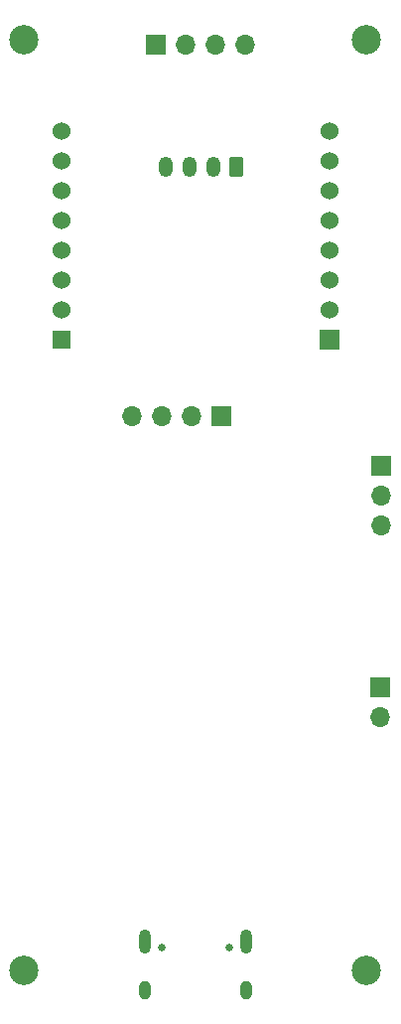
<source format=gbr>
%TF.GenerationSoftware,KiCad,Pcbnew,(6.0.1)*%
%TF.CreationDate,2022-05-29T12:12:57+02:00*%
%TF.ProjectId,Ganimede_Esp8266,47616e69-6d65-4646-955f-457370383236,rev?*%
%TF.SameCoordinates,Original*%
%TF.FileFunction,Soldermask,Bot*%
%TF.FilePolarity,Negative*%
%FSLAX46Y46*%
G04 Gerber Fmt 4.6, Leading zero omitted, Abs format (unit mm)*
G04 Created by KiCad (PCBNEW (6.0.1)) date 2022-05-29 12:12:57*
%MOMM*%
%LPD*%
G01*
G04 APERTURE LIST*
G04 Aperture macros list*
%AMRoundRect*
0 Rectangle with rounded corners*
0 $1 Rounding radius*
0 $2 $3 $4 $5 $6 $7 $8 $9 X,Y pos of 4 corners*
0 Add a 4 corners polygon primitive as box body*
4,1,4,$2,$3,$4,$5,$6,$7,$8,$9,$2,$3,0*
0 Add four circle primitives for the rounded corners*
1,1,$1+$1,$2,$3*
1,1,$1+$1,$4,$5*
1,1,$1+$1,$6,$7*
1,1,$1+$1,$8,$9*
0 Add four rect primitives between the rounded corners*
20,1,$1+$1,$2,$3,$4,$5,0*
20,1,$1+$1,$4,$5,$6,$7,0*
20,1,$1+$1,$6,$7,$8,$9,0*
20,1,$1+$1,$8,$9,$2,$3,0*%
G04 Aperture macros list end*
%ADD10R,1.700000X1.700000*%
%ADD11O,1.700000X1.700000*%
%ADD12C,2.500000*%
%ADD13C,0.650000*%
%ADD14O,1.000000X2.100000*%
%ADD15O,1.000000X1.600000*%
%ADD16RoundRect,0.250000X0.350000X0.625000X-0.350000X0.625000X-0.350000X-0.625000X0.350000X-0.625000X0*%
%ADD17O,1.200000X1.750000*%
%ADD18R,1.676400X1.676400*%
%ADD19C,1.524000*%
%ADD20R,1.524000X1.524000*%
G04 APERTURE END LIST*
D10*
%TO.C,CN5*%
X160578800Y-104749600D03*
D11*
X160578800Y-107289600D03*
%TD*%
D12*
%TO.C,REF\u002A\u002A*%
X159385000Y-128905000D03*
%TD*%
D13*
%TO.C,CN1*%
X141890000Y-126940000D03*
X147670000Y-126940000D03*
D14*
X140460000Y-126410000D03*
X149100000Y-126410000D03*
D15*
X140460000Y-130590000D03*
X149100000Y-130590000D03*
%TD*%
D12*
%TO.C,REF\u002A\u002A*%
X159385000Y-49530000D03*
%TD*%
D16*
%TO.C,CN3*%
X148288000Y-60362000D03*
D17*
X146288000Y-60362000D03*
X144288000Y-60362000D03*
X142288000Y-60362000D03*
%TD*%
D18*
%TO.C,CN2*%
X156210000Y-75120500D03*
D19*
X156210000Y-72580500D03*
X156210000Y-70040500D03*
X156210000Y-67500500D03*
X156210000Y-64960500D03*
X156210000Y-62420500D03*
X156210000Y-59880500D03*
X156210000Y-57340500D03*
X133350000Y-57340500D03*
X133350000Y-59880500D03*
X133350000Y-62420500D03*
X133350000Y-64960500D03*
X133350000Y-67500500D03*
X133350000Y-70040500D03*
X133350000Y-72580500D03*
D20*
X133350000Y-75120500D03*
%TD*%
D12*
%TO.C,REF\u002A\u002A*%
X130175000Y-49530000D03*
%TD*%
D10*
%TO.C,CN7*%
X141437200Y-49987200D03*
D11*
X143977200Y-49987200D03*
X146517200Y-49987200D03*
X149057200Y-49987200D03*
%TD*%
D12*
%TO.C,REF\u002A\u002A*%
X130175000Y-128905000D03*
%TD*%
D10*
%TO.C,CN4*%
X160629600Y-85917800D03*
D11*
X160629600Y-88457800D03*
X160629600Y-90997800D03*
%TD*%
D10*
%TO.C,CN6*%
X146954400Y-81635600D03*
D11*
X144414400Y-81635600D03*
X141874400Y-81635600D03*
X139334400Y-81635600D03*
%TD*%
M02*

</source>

^^^^

YOUR INSTRUCTIONS: You are asked to reproduce each line above exactly, but to exclude the pictures.

OUTPUT FOR THIS EXERCISE:
<source format=gbr>
%TF.GenerationSoftware,KiCad,Pcbnew,(6.0.1)*%
%TF.CreationDate,2022-05-29T12:12:57+02:00*%
%TF.ProjectId,Ganimede_Esp8266,47616e69-6d65-4646-955f-457370383236,rev?*%
%TF.SameCoordinates,Original*%
%TF.FileFunction,Soldermask,Bot*%
%TF.FilePolarity,Negative*%
%FSLAX46Y46*%
G04 Gerber Fmt 4.6, Leading zero omitted, Abs format (unit mm)*
G04 Created by KiCad (PCBNEW (6.0.1)) date 2022-05-29 12:12:57*
%MOMM*%
%LPD*%
G01*
G04 APERTURE LIST*
G04 Aperture macros list*
%AMRoundRect*
0 Rectangle with rounded corners*
0 $1 Rounding radius*
0 $2 $3 $4 $5 $6 $7 $8 $9 X,Y pos of 4 corners*
0 Add a 4 corners polygon primitive as box body*
4,1,4,$2,$3,$4,$5,$6,$7,$8,$9,$2,$3,0*
0 Add four circle primitives for the rounded corners*
1,1,$1+$1,$2,$3*
1,1,$1+$1,$4,$5*
1,1,$1+$1,$6,$7*
1,1,$1+$1,$8,$9*
0 Add four rect primitives between the rounded corners*
20,1,$1+$1,$2,$3,$4,$5,0*
20,1,$1+$1,$4,$5,$6,$7,0*
20,1,$1+$1,$6,$7,$8,$9,0*
20,1,$1+$1,$8,$9,$2,$3,0*%
G04 Aperture macros list end*
%ADD10R,1.700000X1.700000*%
%ADD11O,1.700000X1.700000*%
%ADD12C,2.500000*%
%ADD13C,0.650000*%
%ADD14O,1.000000X2.100000*%
%ADD15O,1.000000X1.600000*%
%ADD16RoundRect,0.250000X0.350000X0.625000X-0.350000X0.625000X-0.350000X-0.625000X0.350000X-0.625000X0*%
%ADD17O,1.200000X1.750000*%
%ADD18R,1.676400X1.676400*%
%ADD19C,1.524000*%
%ADD20R,1.524000X1.524000*%
G04 APERTURE END LIST*
D10*
%TO.C,CN5*%
X160578800Y-104749600D03*
D11*
X160578800Y-107289600D03*
%TD*%
D12*
%TO.C,REF\u002A\u002A*%
X159385000Y-128905000D03*
%TD*%
D13*
%TO.C,CN1*%
X141890000Y-126940000D03*
X147670000Y-126940000D03*
D14*
X140460000Y-126410000D03*
X149100000Y-126410000D03*
D15*
X140460000Y-130590000D03*
X149100000Y-130590000D03*
%TD*%
D12*
%TO.C,REF\u002A\u002A*%
X159385000Y-49530000D03*
%TD*%
D16*
%TO.C,CN3*%
X148288000Y-60362000D03*
D17*
X146288000Y-60362000D03*
X144288000Y-60362000D03*
X142288000Y-60362000D03*
%TD*%
D18*
%TO.C,CN2*%
X156210000Y-75120500D03*
D19*
X156210000Y-72580500D03*
X156210000Y-70040500D03*
X156210000Y-67500500D03*
X156210000Y-64960500D03*
X156210000Y-62420500D03*
X156210000Y-59880500D03*
X156210000Y-57340500D03*
X133350000Y-57340500D03*
X133350000Y-59880500D03*
X133350000Y-62420500D03*
X133350000Y-64960500D03*
X133350000Y-67500500D03*
X133350000Y-70040500D03*
X133350000Y-72580500D03*
D20*
X133350000Y-75120500D03*
%TD*%
D12*
%TO.C,REF\u002A\u002A*%
X130175000Y-49530000D03*
%TD*%
D10*
%TO.C,CN7*%
X141437200Y-49987200D03*
D11*
X143977200Y-49987200D03*
X146517200Y-49987200D03*
X149057200Y-49987200D03*
%TD*%
D12*
%TO.C,REF\u002A\u002A*%
X130175000Y-128905000D03*
%TD*%
D10*
%TO.C,CN4*%
X160629600Y-85917800D03*
D11*
X160629600Y-88457800D03*
X160629600Y-90997800D03*
%TD*%
D10*
%TO.C,CN6*%
X146954400Y-81635600D03*
D11*
X144414400Y-81635600D03*
X141874400Y-81635600D03*
X139334400Y-81635600D03*
%TD*%
M02*

</source>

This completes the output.